Senior Systems Software Engineer, AV Infrastructure - Validation and Distributed Systems

NVIDIA•Us, CA

11d

About The Position

NVIDIA has become the platform upon which every new AI-powered application is built. From healthcare research applications to autonomous vehicles, or voice-recognition systems, the need for advanced perception and cognitive capabilities is exploding, and NVIDIA is right in the center of this revolution. We are seeking a motivated Senior Systems Software Engineer to join our Autonomous Vehicle Infrastructure organization, focusing on building, deploying, and operating validation platforms at scale. In this role, you will work with internal teams and external partners to integrate distributed systems, manage large-scale data pipelines, and operationalize next-generation validation workflows for autonomous driving. This role offers a chance to start from the ground up: standing up new vendor-provided platforms, validating integration paths, and ensuring infrastructure is reliable, secure, and production-ready.

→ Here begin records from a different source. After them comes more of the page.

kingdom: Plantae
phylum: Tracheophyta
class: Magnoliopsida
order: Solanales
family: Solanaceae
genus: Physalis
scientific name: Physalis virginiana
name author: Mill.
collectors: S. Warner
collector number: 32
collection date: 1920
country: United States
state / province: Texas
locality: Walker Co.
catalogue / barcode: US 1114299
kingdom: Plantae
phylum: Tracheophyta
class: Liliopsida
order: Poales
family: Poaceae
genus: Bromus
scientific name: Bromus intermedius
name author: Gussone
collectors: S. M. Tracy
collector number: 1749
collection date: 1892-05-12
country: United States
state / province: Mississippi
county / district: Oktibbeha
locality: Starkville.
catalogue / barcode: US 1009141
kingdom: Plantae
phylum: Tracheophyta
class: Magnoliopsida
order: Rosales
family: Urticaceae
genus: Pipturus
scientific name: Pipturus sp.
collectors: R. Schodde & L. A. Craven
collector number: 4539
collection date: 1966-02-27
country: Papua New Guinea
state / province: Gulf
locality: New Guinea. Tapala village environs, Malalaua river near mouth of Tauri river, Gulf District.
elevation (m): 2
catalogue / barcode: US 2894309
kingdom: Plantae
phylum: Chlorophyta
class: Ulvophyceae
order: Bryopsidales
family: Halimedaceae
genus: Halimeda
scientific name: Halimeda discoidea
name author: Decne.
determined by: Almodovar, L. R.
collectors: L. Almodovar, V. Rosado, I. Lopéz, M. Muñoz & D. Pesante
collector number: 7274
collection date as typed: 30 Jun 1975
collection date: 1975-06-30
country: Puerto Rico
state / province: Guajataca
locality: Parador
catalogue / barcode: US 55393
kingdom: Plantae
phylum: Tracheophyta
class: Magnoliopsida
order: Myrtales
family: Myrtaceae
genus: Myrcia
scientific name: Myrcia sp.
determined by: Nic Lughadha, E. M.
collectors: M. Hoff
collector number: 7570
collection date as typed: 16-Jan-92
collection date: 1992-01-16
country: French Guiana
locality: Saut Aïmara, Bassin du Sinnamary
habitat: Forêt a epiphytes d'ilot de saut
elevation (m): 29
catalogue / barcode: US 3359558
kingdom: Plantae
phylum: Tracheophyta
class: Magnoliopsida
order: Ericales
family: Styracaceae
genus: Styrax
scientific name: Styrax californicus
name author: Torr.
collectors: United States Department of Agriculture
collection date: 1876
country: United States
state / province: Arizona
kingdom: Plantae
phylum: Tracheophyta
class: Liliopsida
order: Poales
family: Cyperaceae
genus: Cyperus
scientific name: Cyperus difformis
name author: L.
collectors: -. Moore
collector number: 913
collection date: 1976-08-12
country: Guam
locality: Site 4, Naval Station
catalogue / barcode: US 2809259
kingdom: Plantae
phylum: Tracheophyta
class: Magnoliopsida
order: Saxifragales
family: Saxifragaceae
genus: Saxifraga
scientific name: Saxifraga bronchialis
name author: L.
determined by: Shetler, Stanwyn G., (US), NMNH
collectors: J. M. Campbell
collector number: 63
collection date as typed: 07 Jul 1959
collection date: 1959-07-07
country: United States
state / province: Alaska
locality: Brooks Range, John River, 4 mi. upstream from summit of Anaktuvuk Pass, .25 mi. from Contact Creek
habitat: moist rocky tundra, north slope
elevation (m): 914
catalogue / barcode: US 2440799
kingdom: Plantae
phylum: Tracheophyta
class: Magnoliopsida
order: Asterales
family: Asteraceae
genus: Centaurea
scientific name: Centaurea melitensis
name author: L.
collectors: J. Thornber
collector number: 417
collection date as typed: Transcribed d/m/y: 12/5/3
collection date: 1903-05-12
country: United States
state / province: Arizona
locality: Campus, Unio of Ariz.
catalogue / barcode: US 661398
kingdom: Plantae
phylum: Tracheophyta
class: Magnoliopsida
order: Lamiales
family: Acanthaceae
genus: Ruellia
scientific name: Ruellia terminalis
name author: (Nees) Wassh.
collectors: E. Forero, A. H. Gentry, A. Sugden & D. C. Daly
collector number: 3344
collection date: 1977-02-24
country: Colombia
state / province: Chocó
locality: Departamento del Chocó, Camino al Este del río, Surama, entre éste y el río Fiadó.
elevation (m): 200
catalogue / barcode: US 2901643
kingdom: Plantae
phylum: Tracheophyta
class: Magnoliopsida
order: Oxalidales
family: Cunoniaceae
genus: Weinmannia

You will combine hands-on engineering, infrastructure deployment, and workflow automation to help scale our AV validation ecosystem.

Requirements

BS/MS in Computer Science, Computer Engineering, or relevant field (or equivalent experience).
5+ years of professional experience in infrastructure, distributed systems, or platform engineering.
Hands-on experience with Linux systems, Kubernetes/Docker, Terraform, and CI/CD pipelines.
Strong scripting/development skills in Python, Bash, and exposure in C++ and/or GoLang.
Familiarity with Bazel build/test automation frameworks.
Experience in data/log ingestion workflows and distributed compute/storage systems.
Strong debugging, problem-solving, and communication skills to work across internal and vendor teams.
Proven comfort leveraging AI based development tools, such as Claude Code and Cursor.

Nice To Haves

Strong experience in large-scale distributed systems or GPU/CPU cluster deployments, infrastructure automation, data pipelines, and AWS.
Prior experience with scenario-based validation platforms or AV simulation ecosystems.
Strong knowledge of logging/monitoring/alerting frameworks (Prometheus, Grafana, ELK stack).
Experience working directly with external vendors to integrate platforms and operationalize SLAs.
Proactive use of AI/ML techniques to accelerate log analysis, coverage metrics, or integration workflows.

Responsibilities

Deploy and operationalize vendor-provided platforms in our cloud-based service platform, starting with test environments to validate dependencies, workflows, and performance.
Build and maintain distributed infrastructure that supports large-scale log ingestion, data processing, and scenario validation at scale.
Automate workflows and pipelines using Go, Python, Bash, and Bazel to ensure reproducibility, efficiency, and reliable distributed execution.
Integrate simulation and drive logs (e.g. world model data, road geometries) in various formats (e.g. protobuf, parquet) with validation platforms, ensuring seamless end-to-end coverage analysis.
Provide visualization and reporting capabilities to surface validation results, coverage metrics, and actionable insights for developers and stakeholders.
Define and manage access controls, monitoring, and security policies to ensure compliance while enabling smooth collaboration across internal and vendor teams.
Partner closely with internal teams and external vendors to troubleshoot issues, refine SLAs, and continuously improve operational reliability and scalability.